YOUR ASSIGNMENT: Look below for the line that has "thumb mcp: (282, 173)". Set down the lines from there through the line that has "ring tip: (451, 204)", exactly as written.
BEGIN DATASET EXTRACT
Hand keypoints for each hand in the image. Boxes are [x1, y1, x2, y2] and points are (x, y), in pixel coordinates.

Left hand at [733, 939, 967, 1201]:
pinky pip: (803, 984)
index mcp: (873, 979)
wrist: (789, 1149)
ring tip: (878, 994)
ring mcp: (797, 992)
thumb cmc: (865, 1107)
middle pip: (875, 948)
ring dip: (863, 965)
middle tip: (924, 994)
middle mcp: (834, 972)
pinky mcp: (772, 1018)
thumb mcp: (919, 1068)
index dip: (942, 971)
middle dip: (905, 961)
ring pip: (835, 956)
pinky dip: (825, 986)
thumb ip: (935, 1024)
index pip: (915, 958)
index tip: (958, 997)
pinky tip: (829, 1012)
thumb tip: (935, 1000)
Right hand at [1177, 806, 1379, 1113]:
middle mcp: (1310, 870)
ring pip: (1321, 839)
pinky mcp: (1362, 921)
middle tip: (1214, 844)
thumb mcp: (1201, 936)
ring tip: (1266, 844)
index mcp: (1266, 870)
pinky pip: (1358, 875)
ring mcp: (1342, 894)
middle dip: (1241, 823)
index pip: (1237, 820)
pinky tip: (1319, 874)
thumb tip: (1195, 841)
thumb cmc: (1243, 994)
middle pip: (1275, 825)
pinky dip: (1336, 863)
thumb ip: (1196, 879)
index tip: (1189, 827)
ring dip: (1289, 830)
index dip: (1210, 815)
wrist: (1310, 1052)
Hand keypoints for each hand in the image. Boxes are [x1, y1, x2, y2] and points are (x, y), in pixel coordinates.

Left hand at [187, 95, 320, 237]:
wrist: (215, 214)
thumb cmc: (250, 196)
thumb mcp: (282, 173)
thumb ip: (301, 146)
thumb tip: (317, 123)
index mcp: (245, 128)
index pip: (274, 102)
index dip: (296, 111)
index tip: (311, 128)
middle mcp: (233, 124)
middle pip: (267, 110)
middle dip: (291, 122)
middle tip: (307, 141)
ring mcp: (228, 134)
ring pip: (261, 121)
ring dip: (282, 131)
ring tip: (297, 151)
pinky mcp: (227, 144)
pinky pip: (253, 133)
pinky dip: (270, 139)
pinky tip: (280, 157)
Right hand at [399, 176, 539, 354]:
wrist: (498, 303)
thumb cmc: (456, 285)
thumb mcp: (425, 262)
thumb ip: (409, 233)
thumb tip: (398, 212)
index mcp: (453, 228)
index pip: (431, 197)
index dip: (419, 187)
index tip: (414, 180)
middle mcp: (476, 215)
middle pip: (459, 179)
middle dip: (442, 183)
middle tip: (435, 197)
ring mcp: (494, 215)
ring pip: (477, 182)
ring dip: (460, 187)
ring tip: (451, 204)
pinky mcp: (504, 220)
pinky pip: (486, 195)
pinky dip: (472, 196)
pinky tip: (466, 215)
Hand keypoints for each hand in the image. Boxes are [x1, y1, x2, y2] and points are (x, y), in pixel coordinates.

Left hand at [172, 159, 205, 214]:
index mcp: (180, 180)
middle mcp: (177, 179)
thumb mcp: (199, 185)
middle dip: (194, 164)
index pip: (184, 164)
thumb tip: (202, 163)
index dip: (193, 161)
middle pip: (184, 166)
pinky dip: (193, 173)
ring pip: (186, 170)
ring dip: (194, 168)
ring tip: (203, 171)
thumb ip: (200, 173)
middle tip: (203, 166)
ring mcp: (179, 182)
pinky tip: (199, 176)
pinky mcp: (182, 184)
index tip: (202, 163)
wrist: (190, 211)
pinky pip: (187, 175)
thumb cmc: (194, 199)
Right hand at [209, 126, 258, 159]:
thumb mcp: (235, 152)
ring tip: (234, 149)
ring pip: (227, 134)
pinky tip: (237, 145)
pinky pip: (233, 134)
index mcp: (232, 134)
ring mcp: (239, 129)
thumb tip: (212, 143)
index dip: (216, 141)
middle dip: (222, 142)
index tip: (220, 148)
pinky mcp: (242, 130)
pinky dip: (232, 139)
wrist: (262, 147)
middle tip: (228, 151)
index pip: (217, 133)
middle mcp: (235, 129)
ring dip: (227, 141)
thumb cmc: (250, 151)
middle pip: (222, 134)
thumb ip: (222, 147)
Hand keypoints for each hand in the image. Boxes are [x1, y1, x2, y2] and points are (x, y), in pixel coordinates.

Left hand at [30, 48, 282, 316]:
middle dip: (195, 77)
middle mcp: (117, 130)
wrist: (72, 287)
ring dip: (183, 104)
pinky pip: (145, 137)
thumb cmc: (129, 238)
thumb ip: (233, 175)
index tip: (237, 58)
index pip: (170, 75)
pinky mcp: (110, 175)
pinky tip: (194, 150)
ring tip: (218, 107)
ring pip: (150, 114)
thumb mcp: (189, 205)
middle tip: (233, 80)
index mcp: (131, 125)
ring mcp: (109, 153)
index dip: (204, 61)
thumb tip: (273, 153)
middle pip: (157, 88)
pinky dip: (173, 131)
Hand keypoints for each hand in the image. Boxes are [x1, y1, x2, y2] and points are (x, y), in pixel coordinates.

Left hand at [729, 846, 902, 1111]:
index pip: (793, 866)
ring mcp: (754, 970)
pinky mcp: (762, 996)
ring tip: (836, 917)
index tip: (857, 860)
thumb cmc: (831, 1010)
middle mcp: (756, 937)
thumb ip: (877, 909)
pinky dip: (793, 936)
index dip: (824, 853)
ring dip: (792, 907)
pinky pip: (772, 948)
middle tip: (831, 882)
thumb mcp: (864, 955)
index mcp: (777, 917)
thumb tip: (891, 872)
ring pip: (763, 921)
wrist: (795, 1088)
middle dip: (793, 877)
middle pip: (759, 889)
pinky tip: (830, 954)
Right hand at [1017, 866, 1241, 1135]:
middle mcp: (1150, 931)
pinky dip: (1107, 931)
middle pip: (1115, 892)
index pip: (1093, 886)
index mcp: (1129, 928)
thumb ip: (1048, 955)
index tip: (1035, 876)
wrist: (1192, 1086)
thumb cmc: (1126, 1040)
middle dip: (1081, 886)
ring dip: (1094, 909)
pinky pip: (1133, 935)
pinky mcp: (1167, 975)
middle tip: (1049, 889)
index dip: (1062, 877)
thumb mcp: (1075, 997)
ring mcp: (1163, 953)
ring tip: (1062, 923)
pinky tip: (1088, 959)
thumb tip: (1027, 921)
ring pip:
END DATASET EXTRACT
ANSWER TO THIS PROBLEM:
thumb mcp: (282, 173)
thumb ip: (301, 146)
thumb tip: (317, 123)
index mcp: (245, 128)
index pip: (274, 102)
index dip: (296, 111)
index tip: (311, 128)
middle mcp: (233, 124)
middle pip: (267, 110)
middle dip: (291, 122)
middle tip: (307, 141)
ring mcp: (228, 134)
ring pip: (261, 121)
ring dip: (282, 131)
ring tip: (297, 151)
pinky mcp: (227, 144)
pinky pip: (253, 133)
pinky dip: (270, 139)
pinky tip: (280, 157)
Right hand at [399, 176, 539, 354]:
wrist: (498, 303)
thumb cmc: (456, 285)
thumb mcp: (425, 262)
thumb ip: (409, 233)
thumb tip: (398, 212)
index mcp: (453, 228)
index pip: (431, 197)
index dip: (419, 187)
index tip: (414, 180)
middle mcp: (476, 215)
middle pip: (459, 179)
middle dip: (442, 183)
middle tip: (435, 197)
ring mcp: (494, 215)
ring pip: (477, 182)
ring dip: (460, 187)
ring tip: (451, 204)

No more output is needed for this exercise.